Prominent trans advocate and Columbia College Chicago alum Precious Brady-Davis ’13, who graduated from Columbia College with an Interdisciplinary BA in Theatre and Liberal Education, has written a memoir, I Have Always Been Me, which is being published July 1, 2021. To order the book on Amazon, click here.
The book is being published by Topple Books, an imprint of Amazon Publishing. Topple’s editor is former Columbia College film and video program student Joey Soloway, Emmy Award-winning creator of the Amazon television series Transparent. Topple specializes in works by women of color as well as writers who identify as queer and/or gender nonconforming.
Brady-Davis — who came to Chicago from Lincoln, Nebraska, to study at the Columbia College Chicago Theatre Department — writes about releasing the past and living the dream in her autobiography, reflecting on a childhood of neglect, instability, and abandonment and sharing her profound journey as a trans woman now fully actualized, absolutely confident, and precious. In the book, she speaks to anyone who has ever tried to find their place in this world and imparts the wisdom that comes with surmounting odds and celebrating on the other side. Brady-Davis and her book are featured as part of the inaugural year of the Chicago Reader Book Club in September 2021.
The Chicago Tribune praised the book as “a blunt, often revealing memoir” that’s “sure to be a summer breakout.”

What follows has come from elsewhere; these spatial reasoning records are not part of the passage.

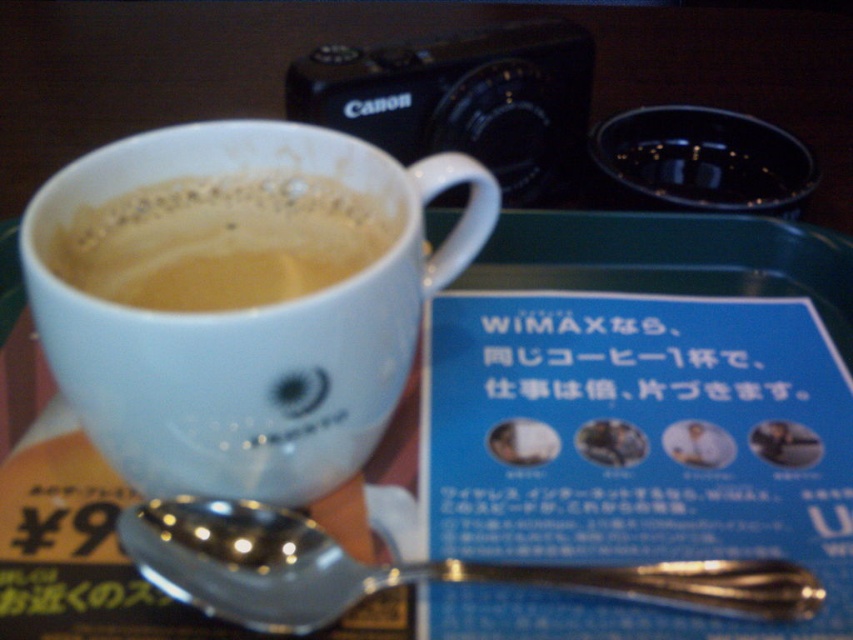
Can you confirm if white glossy mug at upper center is positioned above white matte cup at upper center?

Actually, white glossy mug at upper center is below white matte cup at upper center.

Is the position of white glossy mug at upper center more distant than that of white matte cup at upper center?

No.

Which is behind, point (100, 168) or point (282, 189)?

The point (282, 189) is behind.

Where is `white glossy mug at upper center`? This screenshot has width=853, height=640. white glossy mug at upper center is located at coordinates (247, 323).

Can you confirm if white glossy mug at upper center is wider than silver metallic spoon at lower left?

In fact, white glossy mug at upper center might be narrower than silver metallic spoon at lower left.

Who is higher up, white glossy mug at upper center or silver metallic spoon at lower left?

white glossy mug at upper center is above.

This screenshot has height=640, width=853. I want to click on white glossy mug at upper center, so click(x=247, y=323).

Which is more to the right, silver metallic spoon at lower left or white matte cup at upper center?

silver metallic spoon at lower left

Measure the distance from silver metallic spoon at lower left to white matte cup at upper center.

silver metallic spoon at lower left and white matte cup at upper center are 4.85 inches apart from each other.

Is point (514, 570) positioned before point (91, 212)?

Yes, it is in front of point (91, 212).

This screenshot has height=640, width=853. I want to click on silver metallic spoon at lower left, so click(403, 570).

Brady-Davis, who currently serves as the associate regional communications director at the Sierra Club, served for three years as the assistant director of diversity recruitment initiatives at Columbia College Chicago, implementing the campus-wide diversity initiative and providing leadership and oversight of national diversity recruitment and inclusion policy initiatives. She also served as the youth outreach coordinator at the Center on Halsted in Chicago, the largest LGBTQ community center in the Midwest. During her tenure there, she launched a $1.6 million CDC HIV prevention grant, which provided outreach, education, youth programming, and testing services to more than 3,000 young African American and Latinx gay, bi, and trans youth. Brady-Davis and her husband, Myles Brady, live in Chicago’s Hyde Park neighborhood on the South Side of Chicago, where they are raising their daughter, Zayn. The couple were profiled in a 2015 RedEye article, “Finding Acceptance, Love: A Chicago Transgender Couple’s Story.”